Элинор прикрыла глаза в ожидании, когда он закончит. Ее голова страшно болела. Коленки и локти кровоточили. Ей казалось, что из-за такого тяжелого трюка, как перелезание через амбразуру окна, ее тело сейчас распадется на части.
Когда он наконец заткнулся, она процедила в ответ сквозь зубы:
— Я устала. Я не в состоянии даже ответить вам или сделать что-нибудь. Добро пожаловать в наш город, мистер Бонфорд. Если вы хотите съесть что-нибудь, то в холодильнике есть ветчина и молоко.
— Я нашел ветчину, молоко пахнет забавно, а легкое пиво я не пью.
— …И хлеб в хлебнице, — продолжала она, не обращая внимания на его слова. — Мы сможем продолжить нашу оживленную беседу утром. А сейчас я намерена лечь в постель.
— В свою или в мою?
Элинор вытаращила глаза. Он улыбался, но она видела в этом мало смешного.
— Просто я хотел внести ясность, — сказал он. — Джилл научила меня одному: ничего не считать само собой разумеющимся. Пусть все будет изложено в письменной форме.
Он был так же непохож на Марвина Коулса, который сказал однажды то же самое, как тушеное мясо не похоже на копченую сосиску. Но образ мышления у них казался одинаковым.
Прежде чем Элинор успела подумать, у нее вырвалось:
— Должно быть, у вас был интересный союз.

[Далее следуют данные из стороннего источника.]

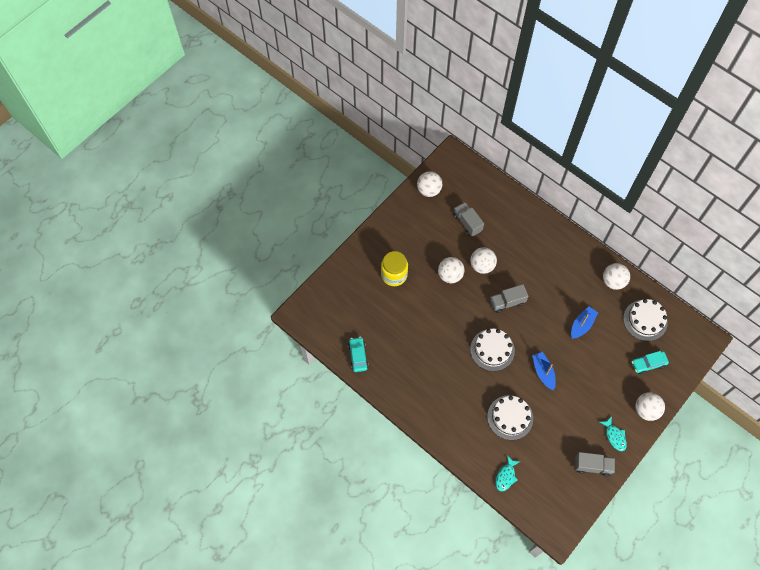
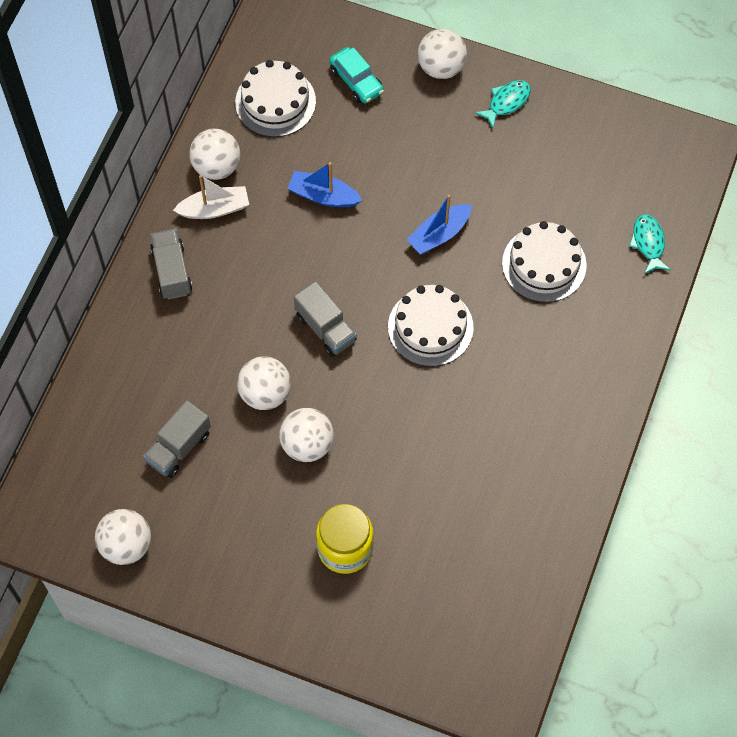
camera: 110 degrees left, 0 degrees up
turquoise car [348,337,368,372] -> none
turquoise fish [495,455,521,491] -> turquoise fish turned 105 degrees counterclockwise [629,214,671,274]
grey truck [575,452,615,477] -> grey truck moved to [150,228,192,299]
none -> white boat [173,175,249,219]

— Как и у вас, — ответил он, — если, конечно, то, что я краем уха слышал сегодня вечером в городском бистро, имеет смысл.

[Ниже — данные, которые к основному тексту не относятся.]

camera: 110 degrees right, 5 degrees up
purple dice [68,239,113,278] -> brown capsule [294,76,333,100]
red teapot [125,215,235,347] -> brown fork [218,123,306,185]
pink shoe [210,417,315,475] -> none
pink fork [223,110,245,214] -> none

Она не обратила внимания на его замечание. Она думала о другом. Получить в письменном виде. Если бы магазин был завещан ей! Люди не забудут никогда, что Джулия не сделала этого. И именно потому, что она не сделала этого, Элинор и оказалась сегодня в таком ужасающем положении.
К черту племянника! К черту Марвина! К черту всех!
И она снова процедила сквозь зубы:
— Спокойной ночи, мистер Бонфорд.
— Спокойной ночи, миссис Райт.
Когда она начала подниматься по затемненной лестнице, у нее возникло чувство, что он колеблется: то ли пойти за ней, то ли посмотреть ей вслед. Она не доставит ему удовольствия и не оглянется на него, но все-таки у нее было отчаянное желание выглядеть как можно менее смешной. Вопреки всем усилиям лоскутья ее платья развевались, а пальцы ног торчали из дырок на чулках. Наверное, она выглядит, как оборванка и босячка. Но это была его вина.
На вершине лестницы Элинор позволила себе бросить беглый взгляд вниз. Он все еще был в холле и смотрел на нее, слегка освещенный рассеянными лучами ночной лампы. Он явно был ошеломлен. Но и сам он не выглядел слишком элегантно: в халате не по размеру, с огромными ногами и руками, по-прежнему скрещенными на широкой груди. Он поймал ее взгляд и улыбнулся. Это настолько выбило ее из колеи, что она споткнулась на краю ковровой дорожки и чуть не сломала себе шею, налетев на выпуклость орнамента балюстрады.
— Все в порядке? — обратился он к ней.
— Да, — обронила она. — Спасибо.
«Я грациозна, как растолстевшая ящерица, — подумала Элинор. — Ну что же, к черту все это». И она поплелась дальше, потирая ушибленное плечо. Может быть, и поделом ей. Может быть, не стоило капризничать, и тогда она не попала бы в столь глупое положение.
Только теперь она вспомнила, что ее туфли, пальто и сумочка со всем содержимым все еще лежали на скамье под окном чулана.